Over the past two weeks, members of the sit-in and students in the greater Stanford community have filed “dozens of harassment cases,” “without adequate response or explicit public condemnation from the University,” the email read.
Sit-in participants also expressed frustration that administrators reportedly threatened disciplinary action if they did not end the overnight portion of the sit-in due to safety concerns.
Vice Provost Susie Brubaker-Cole and Dean Mona Hicks initially asked sit-in participants to end the overnight encampments by Nov. 6 out of concern for the sit-in protesters and “the risks posed by overnight camping in the midst of an open campus,” Mostofi told The Daily.
Brubaker-Cole and Hicks have since retracted their request and that there are “no plans for disciplinary action for the sit-in at White Plaza,” Mostofi wrote.
On Friday morning, the students at the sit-in wrote to the administration requesting them to widely publicize the truth about the chalking. According to Draper Dayton ’25, a participant at the sit-in, the email wrote that if the University “did nothing in the face of defamatory attacks and online calls to violence, they would be communicating that aggression toward Palestinian, Arab Muslim and pro-Palestinian students is tolerated on this campus.”
Dayton said “it took less than a day for our fear to come true” and that he believed a hit-and-run incident that took place Friday was motivated by Islamophobia. The hit-and-run is being investigated as a hate crime.

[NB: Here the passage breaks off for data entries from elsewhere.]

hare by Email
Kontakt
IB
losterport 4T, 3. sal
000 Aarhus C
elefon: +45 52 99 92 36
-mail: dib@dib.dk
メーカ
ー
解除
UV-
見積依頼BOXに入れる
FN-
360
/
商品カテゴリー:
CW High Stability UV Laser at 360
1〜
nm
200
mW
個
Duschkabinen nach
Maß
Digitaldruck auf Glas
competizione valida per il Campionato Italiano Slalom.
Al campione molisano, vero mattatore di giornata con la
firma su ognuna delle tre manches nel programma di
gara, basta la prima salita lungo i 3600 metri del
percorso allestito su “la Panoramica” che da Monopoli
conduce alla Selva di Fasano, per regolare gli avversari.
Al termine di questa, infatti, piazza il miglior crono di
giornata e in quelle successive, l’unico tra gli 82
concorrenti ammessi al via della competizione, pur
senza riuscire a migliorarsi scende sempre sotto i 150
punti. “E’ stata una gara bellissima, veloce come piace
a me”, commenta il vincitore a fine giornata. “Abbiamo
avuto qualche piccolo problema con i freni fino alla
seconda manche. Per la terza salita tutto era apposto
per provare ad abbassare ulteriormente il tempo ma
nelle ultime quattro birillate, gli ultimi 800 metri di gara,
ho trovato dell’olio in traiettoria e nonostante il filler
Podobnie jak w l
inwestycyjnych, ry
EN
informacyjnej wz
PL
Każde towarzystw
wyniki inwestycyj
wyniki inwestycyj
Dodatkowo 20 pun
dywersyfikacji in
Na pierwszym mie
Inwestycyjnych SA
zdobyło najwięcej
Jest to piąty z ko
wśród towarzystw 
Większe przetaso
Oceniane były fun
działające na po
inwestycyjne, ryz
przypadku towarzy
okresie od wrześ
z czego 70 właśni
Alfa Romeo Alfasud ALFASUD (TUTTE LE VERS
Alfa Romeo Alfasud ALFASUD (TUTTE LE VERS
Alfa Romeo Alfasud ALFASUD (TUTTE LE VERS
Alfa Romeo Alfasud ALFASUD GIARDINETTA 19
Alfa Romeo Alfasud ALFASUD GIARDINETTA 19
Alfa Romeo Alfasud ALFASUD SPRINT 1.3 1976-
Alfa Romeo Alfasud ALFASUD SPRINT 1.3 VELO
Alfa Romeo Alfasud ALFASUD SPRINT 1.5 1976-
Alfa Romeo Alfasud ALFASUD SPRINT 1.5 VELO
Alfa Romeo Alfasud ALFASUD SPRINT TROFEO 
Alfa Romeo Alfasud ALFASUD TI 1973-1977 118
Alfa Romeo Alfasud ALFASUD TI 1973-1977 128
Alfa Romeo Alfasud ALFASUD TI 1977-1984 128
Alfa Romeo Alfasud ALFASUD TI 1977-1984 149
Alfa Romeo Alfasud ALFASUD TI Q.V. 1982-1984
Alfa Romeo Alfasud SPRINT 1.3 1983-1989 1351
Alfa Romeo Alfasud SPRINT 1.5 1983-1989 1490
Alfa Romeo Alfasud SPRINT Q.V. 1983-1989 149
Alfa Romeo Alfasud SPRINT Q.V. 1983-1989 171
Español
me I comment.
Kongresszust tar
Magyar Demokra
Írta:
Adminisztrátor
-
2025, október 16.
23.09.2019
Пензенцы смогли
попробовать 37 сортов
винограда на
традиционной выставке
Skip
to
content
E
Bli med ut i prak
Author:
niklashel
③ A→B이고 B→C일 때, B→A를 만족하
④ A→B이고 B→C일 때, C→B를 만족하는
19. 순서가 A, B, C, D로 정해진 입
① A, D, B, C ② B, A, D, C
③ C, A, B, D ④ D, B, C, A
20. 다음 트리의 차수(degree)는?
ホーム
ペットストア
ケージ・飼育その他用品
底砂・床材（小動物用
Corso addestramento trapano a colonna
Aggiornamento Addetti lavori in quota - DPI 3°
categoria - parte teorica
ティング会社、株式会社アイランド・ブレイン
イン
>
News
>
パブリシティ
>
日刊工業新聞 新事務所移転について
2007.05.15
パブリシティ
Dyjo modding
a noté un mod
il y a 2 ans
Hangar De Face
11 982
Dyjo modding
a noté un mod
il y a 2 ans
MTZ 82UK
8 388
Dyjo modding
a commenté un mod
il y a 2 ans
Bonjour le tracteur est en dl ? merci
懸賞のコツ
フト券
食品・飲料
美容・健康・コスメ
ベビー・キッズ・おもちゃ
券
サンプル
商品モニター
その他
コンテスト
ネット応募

Abdulwahab Omira ’23, a Muslim Arab co-term student at Stanford, was the victim of the hit-and-run at Campus Drive and Ayrshire Farm Lane. Omira said he was deliberately hit while wearing a shirt with text in Arabic.
The driver allegedly “made eye contact with the victim, accelerated and struck the victim, and then drove away while shouting ‘f*** you and your people’ out the lowered window of the vehicle,” according to an updated AlertSU from the Stanford University Department of Public Safety (SUDPS).
Omira was sent to the emergency room and is currently hospitalized with non-life threatening injuries, according to a Friday email from Saller and Provost Jenny Martinez.
According to the email from sit-in participants, Omira recognized the perpetrator as someone who previously recorded protestors at pro-Palestine rallies.
The suspect was described as “a white male in his mid 20s, with short dirty-blond hair and a short beard,” in the AlertSU. He was wearing a gray shirt and round framed eyeglasses at the time of the incident.
Sit-in participants expressed profound disappointment regarding the lack of response from the University. The University sent an AlertSU message approximately eight hours after the incident.
“Our sit-in has tirelessly campaigned for the University administration to acknowledge the pattern of racism and Islamophobia at Stanford,” they wrote.
Mostofi wrote on behalf of the University, “we continue to urge our community to engage with respect for one another’s humanity, as members of our community discuss deeply divergent viewpoints in this challenging period of time.”
Originally posted 2023-11-05 04:57:03.